[Records shown]

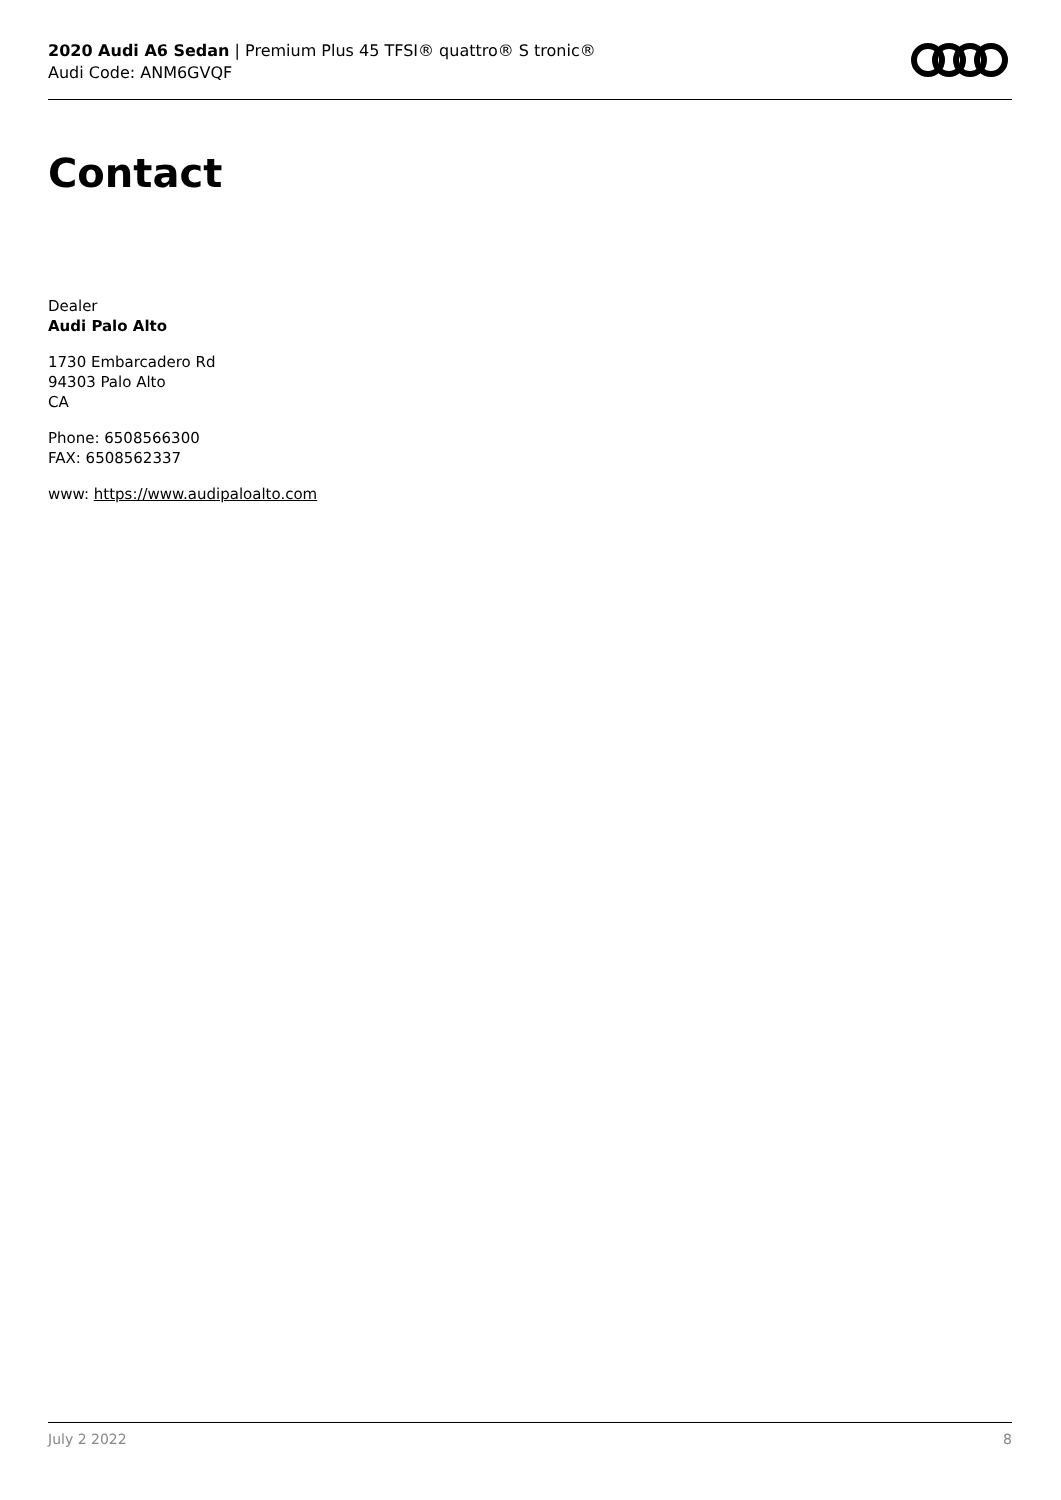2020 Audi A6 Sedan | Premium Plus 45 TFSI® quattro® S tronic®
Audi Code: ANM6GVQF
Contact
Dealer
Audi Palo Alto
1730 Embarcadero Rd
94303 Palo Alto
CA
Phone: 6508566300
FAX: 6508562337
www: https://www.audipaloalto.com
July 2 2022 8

[What you are asked to do]
Leave out the pictures and repeat the remaining data exactly.

[Response to this exercise]
2020 Audi A6 Sedan | Premium Plus 45 TFSI® quattro® S tronic®
Audi Code: ANM6GVQF
Contact
Dealer
Audi Palo Alto
1730 Embarcadero Rd
94303 Palo Alto
CA
Phone: 6508566300
FAX: 6508562337
www: https://www.audipaloalto.com
July 2 2022 8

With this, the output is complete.